Reception by Critics and Fans:
Ghost Rider opened in the United States February 16, 2007, and played on approximately 3,619 screens. The film was hit hard by critics who didn’t like much about the movie including Cage’s portrayal of Johnny Blaze and Ghost Rider. The reviews from moviegoers were mixed at best. At the time of writing this article, the film had a 5.2 out of 10 rating at IMDB.com, 3.8 out of 5 stars at Amazon.com, and a 48% audience liked it score on Rottentomatoes.com. But Ghost Rider proved to be a decent commercial success. The movie reportedly cost approximately $110,000,000 to make. U.S. box office revenue came in at only $115,802,596. But Ghost Rider made another $113,742,993 internationally, for a total of $229,545,589 in box office revenue. Consequently, the movie profited roughly $115,000,000 from its theatrical run alone.
In addition to box office receipts, Ghost Rider DVD sales have totaled at least $103,882,484 in the U.S. In addition, although total revenue figures could not be located, the movie reportedly did well as a rental, and is now earning money via digital rental and sales on such sites as Amazon and Vudu. Finally, the movie also spurred an entire line of licensed merchandise including video games and clothing. So ultimately, while the U.S. Box office receipts were a little underwhelming, Ghost Rider was most definitely a financial success in the long term.
The Future of the Ghost Rider Movie Franchise:
Ghost Rider Spirit 2 of Vengeance was released in 2012. Also widely panned by critics, and not a huge success at the box office, the movie would be the last in the franchise to date.

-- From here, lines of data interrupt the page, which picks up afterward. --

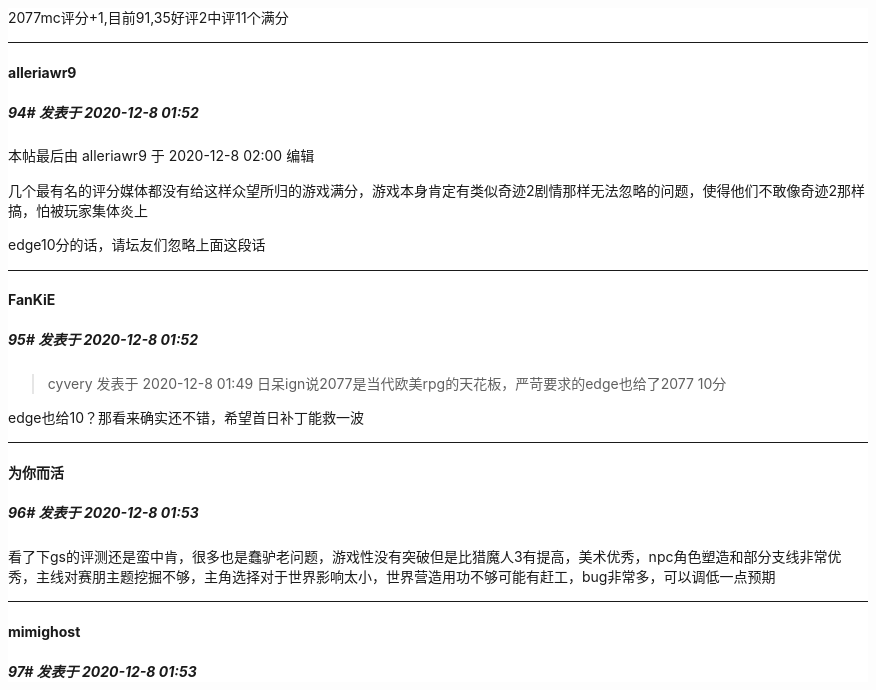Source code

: 


2077mc评分+1,目前91,35好评2中评11个满分







*****

####  alleriawr9  
##### 94#       发表于 2020-12-8 01:52



 本帖最后由 alleriawr9 于 2020-12-8 02:00 编辑 

几个最有名的评分媒体都没有给这样众望所归的游戏满分，游戏本身肯定有类似奇迹2剧情那样无法忽略的问题，使得他们不敢像奇迹2那样搞，怕被玩家集体炎上

edge10分的话，请坛友们忽略上面这段话







*****

####  FanKiE  
##### 95#       发表于 2020-12-8 01:52



<blockquote>cyvery 发表于 2020-12-8 01:49
日呆ign说2077是当代欧美rpg的天花板，严苛要求的edge也给了2077 10分</blockquote>
edge也给10？那看来确实还不错，希望首日补丁能救一波







*****

####  为你而活  
##### 96#       发表于 2020-12-8 01:53




看了下gs的评测还是蛮中肯，很多也是蠢驴老问题，游戏性没有突破但是比猎魔人3有提高，美术优秀，npc角色塑造和部分支线非常优秀，主线对赛朋主题挖掘不够，主角选择对于世界影响太小，世界营造用功不够可能有赶工，bug非常多，可以调低一点预期







*****

####  mimighost  
##### 97#       发表于 2020-12-8 01:53
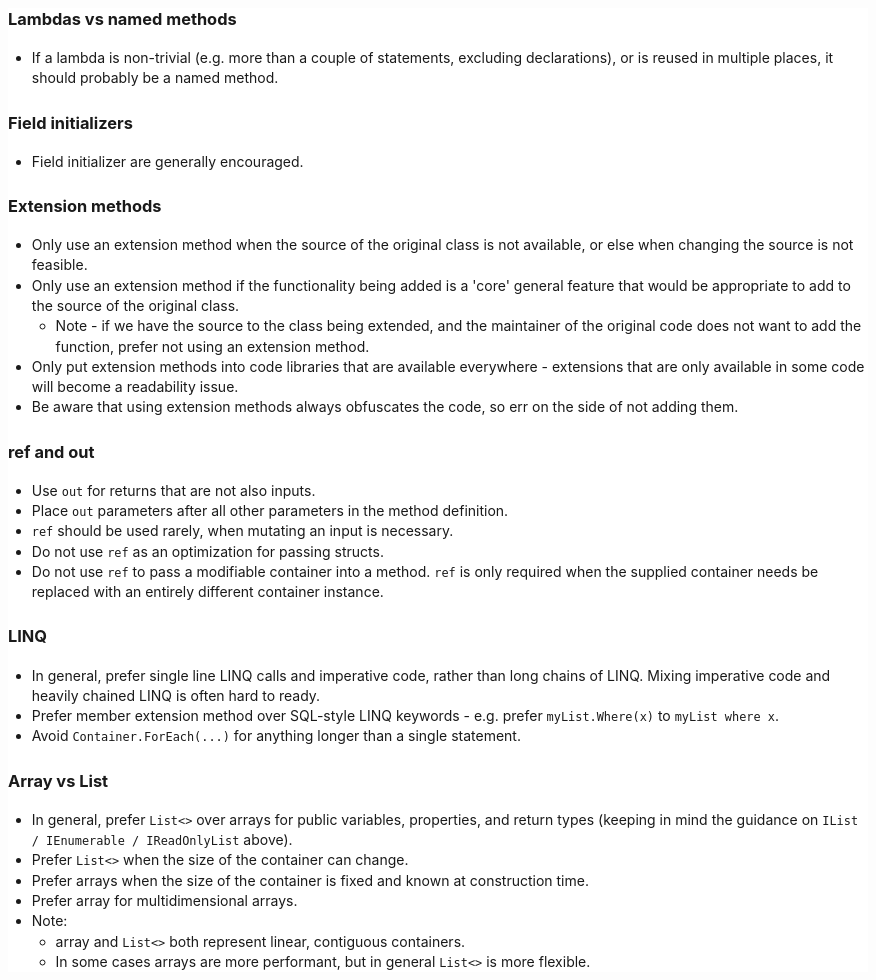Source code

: ### Lambdas vs named methods

* If a lambda is non-trivial (e.g. more than a couple of statements, excluding declarations), or is
  reused in multiple places, it should probably be a named method.

### Field initializers

* Field initializer are generally encouraged.

### Extension methods

* Only use an extension method when the source of the original class is not available, or else when
  changing the source is not feasible.
* Only use an extension method if the functionality being added is a 'core' general feature that would
  be appropriate to add to the source of the original class.
  * Note - if we have the source to the class being extended, and the maintainer of the original code
	does not want to add the function, prefer not using an extension method.
* Only put extension methods into code libraries that are available everywhere - extensions that are
  only available in some code will become a readability issue.
* Be aware that using extension methods always obfuscates the code, so err on the side of not adding them.

### ref and out

* Use `out` for returns that are not also inputs.
* Place `out` parameters after all other parameters in the method definition.
* `ref` should be used rarely, when mutating an input is necessary.
* Do not use `ref` as an optimization for passing structs.
* Do not use `ref` to pass a modifiable container into a method. `ref` is only required when the supplied
  container needs be replaced with an entirely different container instance.

### LINQ

* In general, prefer single line LINQ calls and imperative code, rather than long chains of LINQ.
  Mixing imperative code and heavily chained LINQ is often hard to ready.
* Prefer member extension method over SQL-style LINQ keywords - e.g. prefer `myList.Where(x)` to
  `myList where x`.
* Avoid `Container.ForEach(...)` for anything longer than a single statement.

### Array vs List

* In general, prefer `List<>` over arrays for public variables, properties, and return types (keeping
  in mind the guidance on `IList / IEnumerable / IReadOnlyList` above).
* Prefer `List<>` when the size of the container can change.
* Prefer arrays when the size of the container is fixed and known at construction time.
* Prefer array for multidimensional arrays.
* Note:
  * array and `List<>` both represent linear, contiguous containers.
  * In some cases arrays are more performant, but in general `List<>` is more flexible.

There were preliminary plans for a Ghost Rider 3, but the studio failed to make the movie in a timely manner and the rights to Ghost Rider reverted back to Marvel. At present, despite some desire by fans to have the franchise rebooted, Marvel Studios doesn’t have any plans for a new Ghost Rider film. But in September 2016 a Ghost Rider Spirit of Vengeance character played by Gabriel Luna joined season 4 of ABC Television’s Marvel’s Agents of S.H.I.E.L.D show. While the Agents of S.H.I.E.L.D Ghost Rider is the Robbie Reyes version, not Johnny Blaze, this is the closest Ghost Rider fans are likely to get to a cinematic treatment of the beloved comic book character for now.
On a 5 star rating scale, I would give 2007’s Ghost Rider a 3 star rating. The movie has many flaws, particularly its lack of explanation of the Ghost Rider mythology and lack villain character depth, but the action scenes, visual effects, and Nicolas Cage as Ghost Ride,( not as Johnny Blaze) make it worth watching on a cold rainy or winter night if you enjoy science fiction and/or paranormal movies.